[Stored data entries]
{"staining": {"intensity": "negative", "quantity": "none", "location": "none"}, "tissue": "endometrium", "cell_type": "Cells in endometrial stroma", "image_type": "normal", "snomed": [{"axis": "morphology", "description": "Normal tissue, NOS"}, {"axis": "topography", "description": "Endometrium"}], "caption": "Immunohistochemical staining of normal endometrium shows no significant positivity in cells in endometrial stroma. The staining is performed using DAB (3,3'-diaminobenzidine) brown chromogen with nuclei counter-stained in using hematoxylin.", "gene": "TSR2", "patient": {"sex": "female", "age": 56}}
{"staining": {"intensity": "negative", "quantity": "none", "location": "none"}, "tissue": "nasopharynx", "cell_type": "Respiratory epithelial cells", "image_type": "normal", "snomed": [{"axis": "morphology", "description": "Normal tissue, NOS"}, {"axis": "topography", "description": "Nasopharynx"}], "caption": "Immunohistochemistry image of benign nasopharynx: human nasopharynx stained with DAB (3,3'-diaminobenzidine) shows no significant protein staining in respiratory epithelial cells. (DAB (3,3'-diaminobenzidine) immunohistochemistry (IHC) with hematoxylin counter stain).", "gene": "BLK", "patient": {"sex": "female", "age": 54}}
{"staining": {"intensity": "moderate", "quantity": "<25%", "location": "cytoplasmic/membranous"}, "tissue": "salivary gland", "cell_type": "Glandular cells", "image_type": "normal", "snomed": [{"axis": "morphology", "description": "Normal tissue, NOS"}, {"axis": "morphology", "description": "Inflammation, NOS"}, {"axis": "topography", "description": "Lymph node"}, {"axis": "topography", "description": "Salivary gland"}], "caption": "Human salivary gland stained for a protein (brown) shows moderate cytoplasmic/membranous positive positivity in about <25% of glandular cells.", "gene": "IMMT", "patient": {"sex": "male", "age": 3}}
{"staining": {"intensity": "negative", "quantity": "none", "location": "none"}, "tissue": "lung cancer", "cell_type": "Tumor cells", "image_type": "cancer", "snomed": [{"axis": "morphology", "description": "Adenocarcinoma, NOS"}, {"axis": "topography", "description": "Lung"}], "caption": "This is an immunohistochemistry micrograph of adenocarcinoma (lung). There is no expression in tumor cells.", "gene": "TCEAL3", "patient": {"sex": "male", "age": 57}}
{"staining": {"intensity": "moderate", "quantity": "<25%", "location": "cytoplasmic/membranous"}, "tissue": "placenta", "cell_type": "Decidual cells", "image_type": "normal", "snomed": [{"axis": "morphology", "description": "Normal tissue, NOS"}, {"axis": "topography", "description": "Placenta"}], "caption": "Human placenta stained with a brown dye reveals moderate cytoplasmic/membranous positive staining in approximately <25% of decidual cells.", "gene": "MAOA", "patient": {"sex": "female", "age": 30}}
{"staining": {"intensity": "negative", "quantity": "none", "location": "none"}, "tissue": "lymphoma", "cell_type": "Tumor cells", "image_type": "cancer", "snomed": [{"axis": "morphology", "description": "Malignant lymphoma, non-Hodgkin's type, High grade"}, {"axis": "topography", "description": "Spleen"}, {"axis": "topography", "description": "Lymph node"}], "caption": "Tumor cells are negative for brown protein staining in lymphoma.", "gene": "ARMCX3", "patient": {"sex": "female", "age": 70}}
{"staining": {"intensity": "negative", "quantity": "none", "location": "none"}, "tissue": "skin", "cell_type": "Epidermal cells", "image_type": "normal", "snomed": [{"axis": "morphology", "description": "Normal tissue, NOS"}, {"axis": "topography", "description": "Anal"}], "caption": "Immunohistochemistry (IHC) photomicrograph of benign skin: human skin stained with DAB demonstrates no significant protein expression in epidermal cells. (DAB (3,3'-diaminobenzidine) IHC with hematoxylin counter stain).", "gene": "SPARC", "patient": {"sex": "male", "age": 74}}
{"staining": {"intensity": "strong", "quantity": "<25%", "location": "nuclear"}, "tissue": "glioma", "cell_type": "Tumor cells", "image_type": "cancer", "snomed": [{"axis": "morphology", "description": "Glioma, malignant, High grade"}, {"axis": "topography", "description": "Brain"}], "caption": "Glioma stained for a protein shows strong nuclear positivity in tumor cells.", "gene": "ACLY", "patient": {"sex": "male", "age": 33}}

*REQUIRED WORK*
The expected answer is a copy of each line in the records that holds the word "membranous".

*RESPONSE BOX*
{"staining": {"intensity": "moderate", "quantity": "<25%", "location": "cytoplasmic/membranous"}, "tissue": "salivary gland", "cell_type": "Glandular cells", "image_type": "normal", "snomed": [{"axis": "morphology", "description": "Normal tissue, NOS"}, {"axis": "morphology", "description": "Inflammation, NOS"}, {"axis": "topography", "description": "Lymph node"}, {"axis": "topography", "description": "Salivary gland"}], "caption": "Human salivary gland stained for a protein (brown) shows moderate cytoplasmic/membranous positive positivity in about <25% of glandular cells.", "gene": "IMMT", "patient": {"sex": "male", "age": 3}}
{"staining": {"intensity": "moderate", "quantity": "<25%", "location": "cytoplasmic/membranous"}, "tissue": "placenta", "cell_type": "Decidual cells", "image_type": "normal", "snomed": [{"axis": "morphology", "description": "Normal tissue, NOS"}, {"axis": "topography", "description": "Placenta"}], "caption": "Human placenta stained with a brown dye reveals moderate cytoplasmic/membranous positive staining in approximately <25% of decidual cells.", "gene": "MAOA", "patient": {"sex": "female", "age": 30}}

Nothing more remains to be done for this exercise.